Malmesbury.abbey.interior.arp.jpg

Malmesbury Abbey

Malmesbury AbbeyBenedictine monasteries in EnglandAnglo-Saxon monastic housesGrade I listed churches in Wiltshire
4 min read

In the year 1010 or thereabouts, a Benedictine monk named Eilmer strapped wings to his hands and feet, climbed to the top of Malmesbury Abbey's tower, and jumped. He glided for about 200 metres before crash-landing and breaking both legs. He walked with a limp for the rest of his life and blamed his failure on forgetting to attach a tail. The story, recorded by the twelfth-century historian William of Malmesbury, captures something essential about this abbey: it has always attracted people who thought bigger than their circumstances allowed.

The Irish Hermit's Legacy

Malmesbury Abbey traces its origins to Mael Dub, an Irish monk who established a hermitage in the later seventh century, teaching local children in what was then a frontier between Saxon and Celtic Britain. Around 676, the scholar-poet Aldhelm, a nephew of King Ine of Wessex, founded a Benedictine monastery on the site. Aldhelm was the first writer of Old English descent to produce significant works in Latin, and his intellectual ambitions set the tone for an institution that would become one of England's great centres of learning. Under Alfred the Great, Malmesbury was fortified as a burh against Viking attack, and a mint was established.
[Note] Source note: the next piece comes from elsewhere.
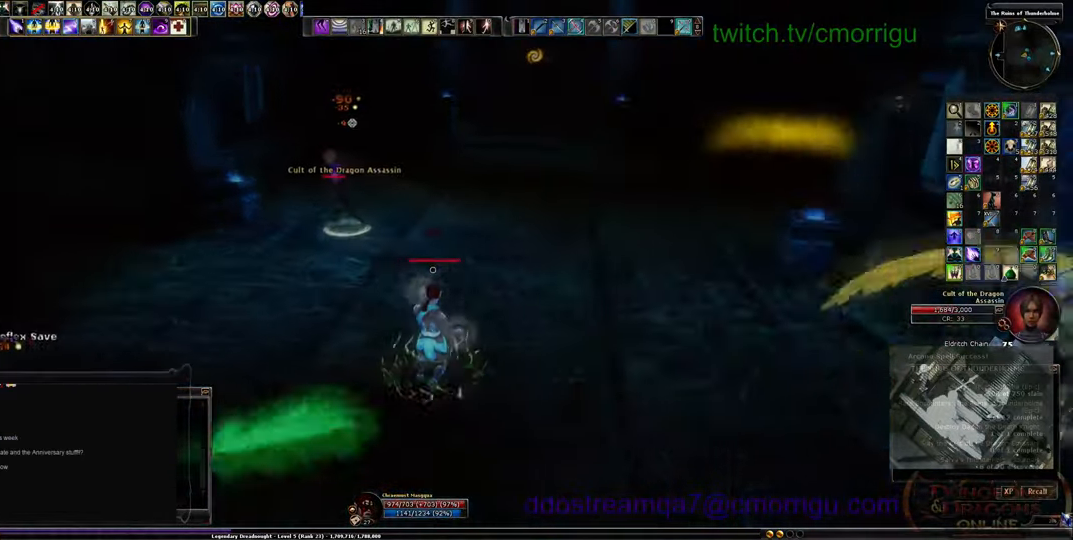
{"keys": ["d"], "events": [[234, "d", "down"], [267, "a", "up"]]}
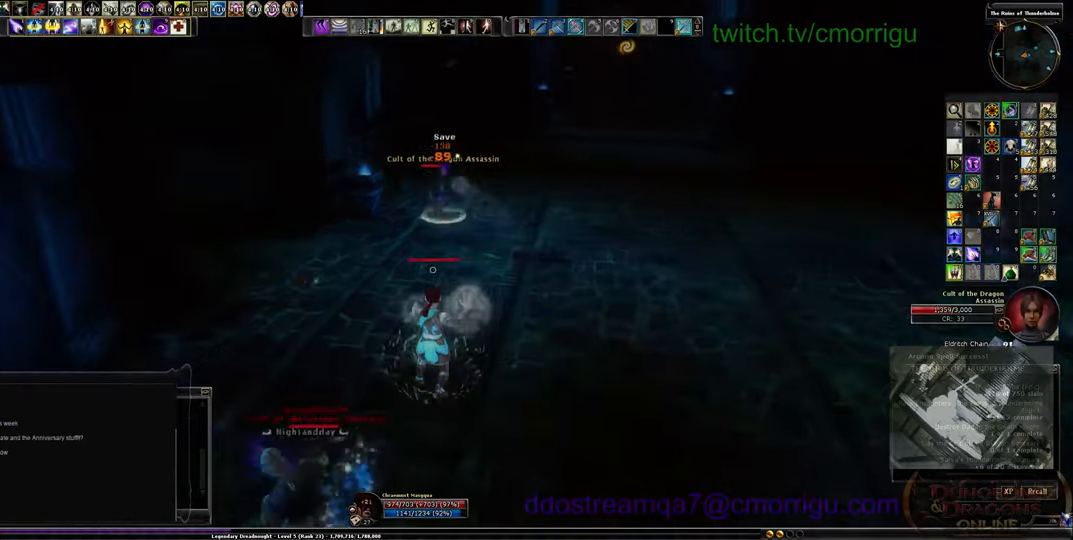
{"keys": ["d"], "events": []}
King Athelstan, Alfred's grandson and the first king to unite all of England, is buried here -- or was, until the Normans allegedly moved his remains to avoid desecration.

Half a Church, Twice the Character

The abbey that stands today is less than half of the original building. The west tower collapsed around 1550, destroying the three westernmost bays of the nave. A spire or tower at the crossing had already fallen. The result is a truncated church that feels both grand and wounded -- monumental architecture with a visible scar. The surviving Norman nave is magnificent, its round-arched arcades and carved porch among the finest Romanesque work in England. The south porch, in particular, features an extraordinary programme of sculpture depicting biblical scenes in a style that mixes Norman severity with an almost Byzantine fluidity. During the English Civil War, Malmesbury suffered further damage: hundreds of musket ball pock-marks still pepper the south, west, and east walls.

Tigers, Poets, and the Dissolution

When Henry VIII dissolved the monasteries in 1539, Malmesbury Abbey -- which by then owned 23,000 acres across twenty parishes -- was sold to William Stumpe, a wealthy cloth merchant. Stumpe returned the abbey church to the town for continuing use as a parish church and installed up to twenty looms in the monastic buildings. It was a practical arrangement that saved the church from the fate of so many dissolved abbeys. Among the notable burials in the churchyard is Hannah Twynnoy, supposedly the first person killed by a tiger in England. She died on 23 October 1703 after taunting a tiger kept in a travelling menagerie stabled at the White Lion pub where she worked. Her gravestone is inscribed with a poem.

Where Beowulf May Have Been Written

In 2009, historian Michael Wood speculated that Malmesbury Abbey's scriptorium was the place where the Anglo-Saxon epic poem Beowulf was transcribed. The abbey's scriptorium was one of the most active in medieval England, and the Anglo-Saxon charters of Malmesbury -- though extended by later forgeries -- provide valuable source material for the history of Wessex. Today the abbey is in full use as the parish church of Malmesbury, in the Diocese of Bristol. Its parvise, the room above the porch, still holds examples of books from the medieval library. Historic England placed the abbey on its Heritage at Risk Register in 2022, noting that the nave and aisle roofs are leaking. The building has survived Vikings, Normans, civil war, and dissolution. A leaky roof seems manageable.

From the Air

Located at 51.585N, 2.098W in the hilltop town of Malmesbury, Wiltshire. The abbey's truncated nave and tower are visible on the town's highest point. Nearest airports: Kemble/Cotswold Airport (EGBP) approximately 10nm east, Bristol (EGGD) approximately 25nm southwest. Best viewed from 2,000-3,000ft.